Pick out every line of the data below that contains the word "grey". Case counts.

[Dataset records]
- - - - -
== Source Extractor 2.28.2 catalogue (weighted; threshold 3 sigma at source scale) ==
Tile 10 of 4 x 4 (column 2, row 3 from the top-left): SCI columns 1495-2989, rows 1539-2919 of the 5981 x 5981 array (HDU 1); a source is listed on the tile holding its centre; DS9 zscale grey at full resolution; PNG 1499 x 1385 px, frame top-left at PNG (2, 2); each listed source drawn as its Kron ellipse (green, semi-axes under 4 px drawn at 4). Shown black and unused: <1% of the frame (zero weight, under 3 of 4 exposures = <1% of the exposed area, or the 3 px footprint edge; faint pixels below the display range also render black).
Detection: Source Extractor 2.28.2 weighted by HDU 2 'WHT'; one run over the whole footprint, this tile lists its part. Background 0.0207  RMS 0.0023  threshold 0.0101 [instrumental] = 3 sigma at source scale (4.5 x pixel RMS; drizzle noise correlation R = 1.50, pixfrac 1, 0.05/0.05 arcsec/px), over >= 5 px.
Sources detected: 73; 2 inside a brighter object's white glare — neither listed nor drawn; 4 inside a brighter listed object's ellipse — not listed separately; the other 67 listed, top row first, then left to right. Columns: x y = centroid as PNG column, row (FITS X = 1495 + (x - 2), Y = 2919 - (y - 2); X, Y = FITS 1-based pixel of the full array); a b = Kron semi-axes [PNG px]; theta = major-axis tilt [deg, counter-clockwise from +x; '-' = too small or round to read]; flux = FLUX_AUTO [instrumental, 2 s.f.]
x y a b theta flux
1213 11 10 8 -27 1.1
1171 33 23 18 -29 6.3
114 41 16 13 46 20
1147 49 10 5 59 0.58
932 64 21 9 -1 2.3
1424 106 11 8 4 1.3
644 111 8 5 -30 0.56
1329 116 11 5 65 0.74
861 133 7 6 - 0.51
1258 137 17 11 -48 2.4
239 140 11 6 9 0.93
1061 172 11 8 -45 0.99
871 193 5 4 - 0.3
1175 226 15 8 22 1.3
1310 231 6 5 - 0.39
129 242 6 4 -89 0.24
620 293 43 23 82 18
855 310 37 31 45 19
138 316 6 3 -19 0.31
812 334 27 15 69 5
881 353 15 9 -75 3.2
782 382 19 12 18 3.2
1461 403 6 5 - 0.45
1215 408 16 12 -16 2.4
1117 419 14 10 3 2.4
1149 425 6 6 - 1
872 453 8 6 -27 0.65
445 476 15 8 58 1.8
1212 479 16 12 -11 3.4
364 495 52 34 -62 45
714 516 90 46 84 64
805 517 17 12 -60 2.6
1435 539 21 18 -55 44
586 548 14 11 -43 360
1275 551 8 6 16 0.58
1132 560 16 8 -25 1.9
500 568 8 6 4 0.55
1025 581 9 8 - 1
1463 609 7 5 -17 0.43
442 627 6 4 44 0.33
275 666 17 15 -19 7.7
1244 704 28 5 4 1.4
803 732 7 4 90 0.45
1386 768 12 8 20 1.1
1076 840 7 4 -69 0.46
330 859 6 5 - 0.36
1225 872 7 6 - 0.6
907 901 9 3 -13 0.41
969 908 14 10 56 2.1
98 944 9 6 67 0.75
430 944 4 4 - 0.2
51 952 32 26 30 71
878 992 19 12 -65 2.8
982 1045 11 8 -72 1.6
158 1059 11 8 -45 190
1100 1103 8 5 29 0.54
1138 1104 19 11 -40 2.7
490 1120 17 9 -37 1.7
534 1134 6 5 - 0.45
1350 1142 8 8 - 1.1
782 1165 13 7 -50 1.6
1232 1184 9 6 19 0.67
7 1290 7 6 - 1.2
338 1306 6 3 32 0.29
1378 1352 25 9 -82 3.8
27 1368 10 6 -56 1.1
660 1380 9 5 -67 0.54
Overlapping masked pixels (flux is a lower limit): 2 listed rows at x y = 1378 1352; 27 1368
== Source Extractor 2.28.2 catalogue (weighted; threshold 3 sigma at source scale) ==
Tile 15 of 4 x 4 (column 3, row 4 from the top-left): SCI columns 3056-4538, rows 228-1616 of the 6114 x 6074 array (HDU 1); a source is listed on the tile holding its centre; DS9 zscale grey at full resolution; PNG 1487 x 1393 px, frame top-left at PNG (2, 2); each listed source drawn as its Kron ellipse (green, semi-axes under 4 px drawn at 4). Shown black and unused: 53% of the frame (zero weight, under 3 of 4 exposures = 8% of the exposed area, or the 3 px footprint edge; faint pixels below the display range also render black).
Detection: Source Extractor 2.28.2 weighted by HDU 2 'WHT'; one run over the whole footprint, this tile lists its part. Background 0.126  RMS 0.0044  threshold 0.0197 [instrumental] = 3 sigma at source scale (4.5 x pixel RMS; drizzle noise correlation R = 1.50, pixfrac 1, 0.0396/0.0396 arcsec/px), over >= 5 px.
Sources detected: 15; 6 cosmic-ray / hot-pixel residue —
- - - - -
- Exercise response:
Tile 10 of 4 x 4 (column 2, row 3 from the top-left): SCI columns 1495-2989, rows 1539-2919 of the 5981 x 5981 array (HDU 1); a source is listed on the tile holding its centre; DS9 zscale grey at full resolution; PNG 1499 x 1385 px, frame top-left at PNG (2, 2); each listed source drawn as its Kron ellipse (green, semi-axes under 4 px drawn at 4). Shown black and unused: <1% of the frame (zero weight, under 3 of 4 exposures = <1% of the exposed area, or the 3 px footprint edge; faint pixels below the display range also render black).
Tile 15 of 4 x 4 (column 3, row 4 from the top-left): SCI columns 3056-4538, rows 228-1616 of the 6114 x 6074 array (HDU 1); a source is listed on the tile holding its centre; DS9 zscale grey at full resolution; PNG 1487 x 1393 px, frame top-left at PNG (2, 2); each listed source drawn as its Kron ellipse (green, semi-axes under 4 px drawn at 4). Shown black and unused: 53% of the frame (zero weight, under 3 of 4 exposures = 8% of the exposed area, or the 3 px footprint edge; faint pixels below the display range also render black).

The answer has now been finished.